Euro Attracts Novelty Interest
Jan. 03, 2002
YEKATERINBURG, Russia (AP) _ Even in Yekaterinburg on the edge of Asian Russia, the European Union's new unified currency attracted some interest on Thursday _ possibly out of a sense of adventure.
At Alfa-Bank, 11 people came in to change rubles for euros the first day the bank offered them, said cashier Natalya Glukhova. In all, they exchanged rubles for about 1,200 euros worth $1,080, Glukhova said.
Why they wanted the currency in this city on the western edge of Russian Asia wasn't clear. Glukhova speculated they were preparing for European vacations. Another employee had a more psychological spin.
``It seems to me that the majority of the people buying euros are driven by excitement, the desire for a new feeling, novelty,'' said Tatyana Golovach.
The U.S. dollar and the German mark have been the foreign currencies of choice in the post-Soviet years.

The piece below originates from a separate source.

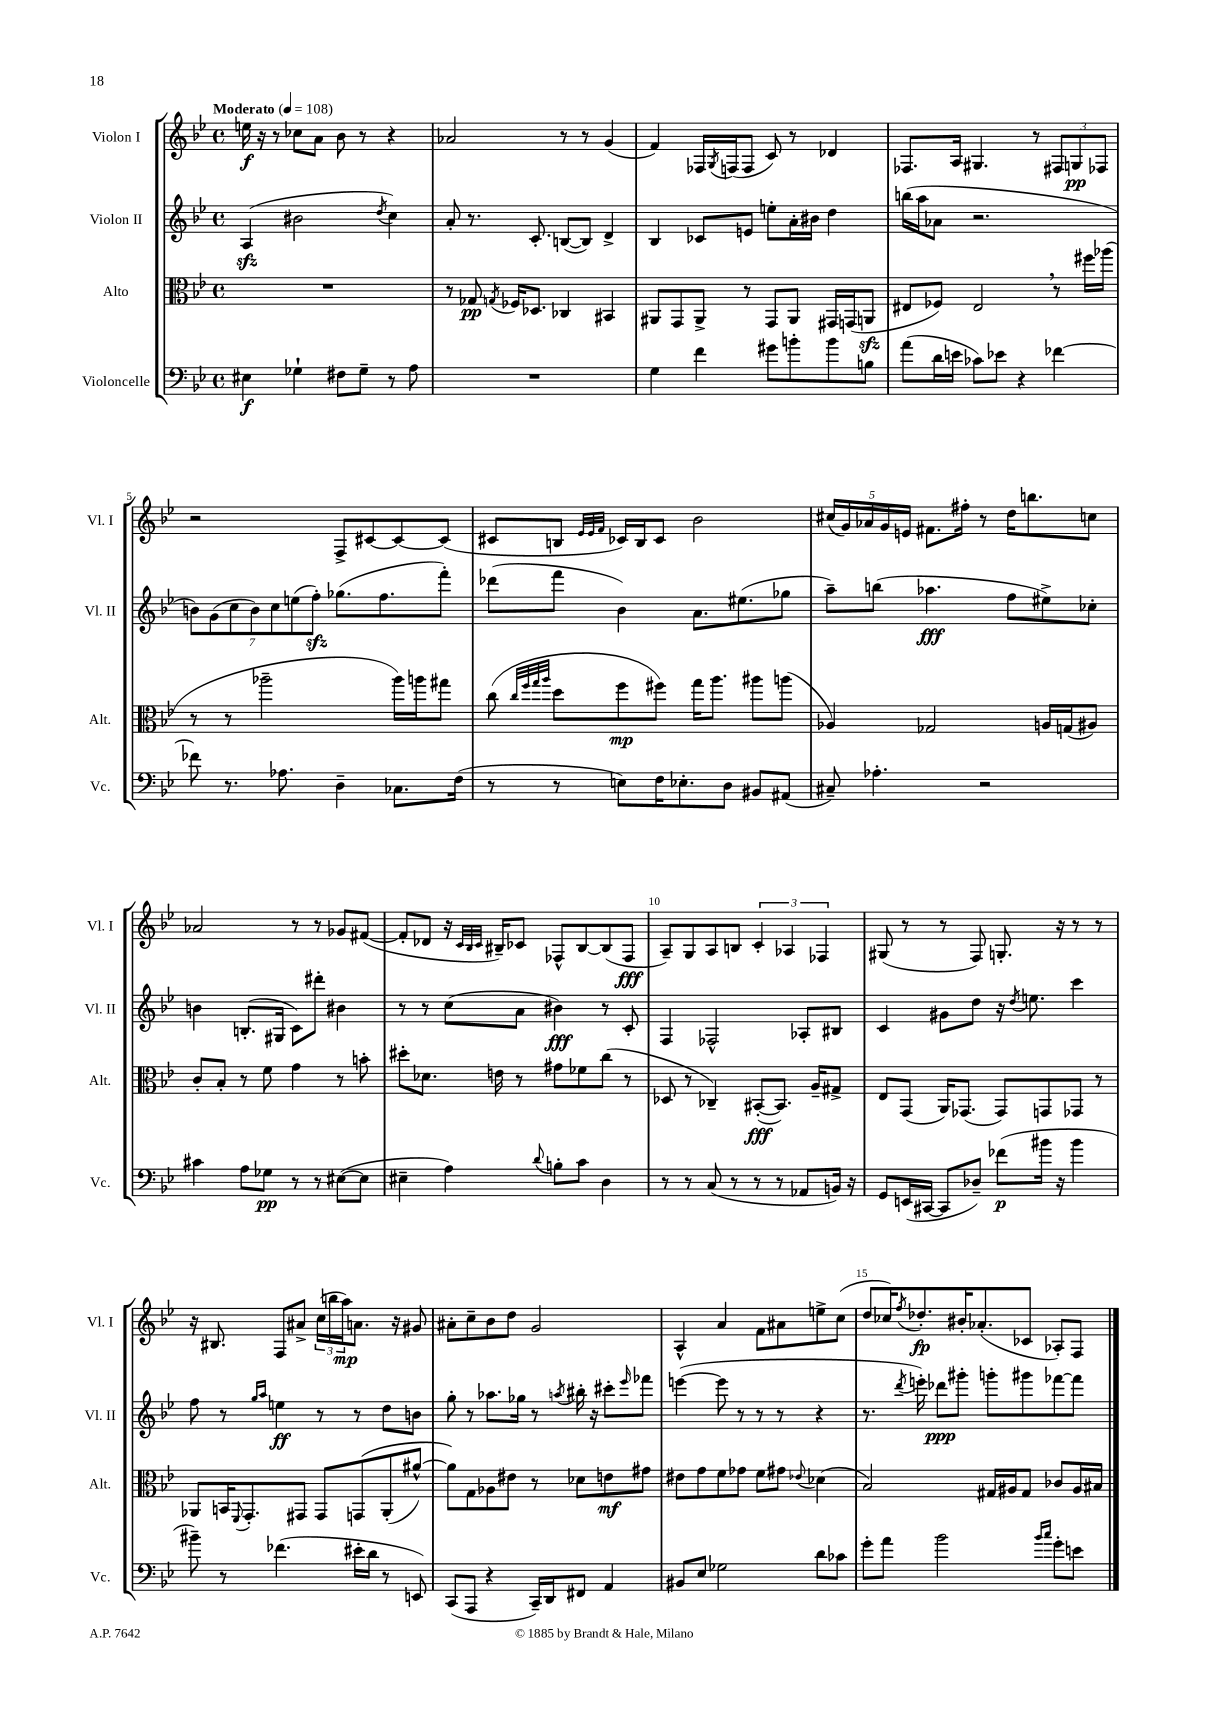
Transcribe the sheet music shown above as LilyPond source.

In Yekaterinburg, some exchange mavens paid no attention to the euro _ such as the half-dozen tough-looking young guys outside the banks selling dollars for five or 10 kopecks under the bank rates.
``We haven't seen euros with our own eyes, and they don't interest us,'' said one of the men.
But one local banker said the euro is likely to attract a lot of interest, including from the wrong people.
``Certainly there will be counterfeits. In my view, it would be a shame not to make counterfeits and not travel through all of Europe with a single currency in your hand,'' Irina Yurasova of Uralvneshtorgbank said with a smile.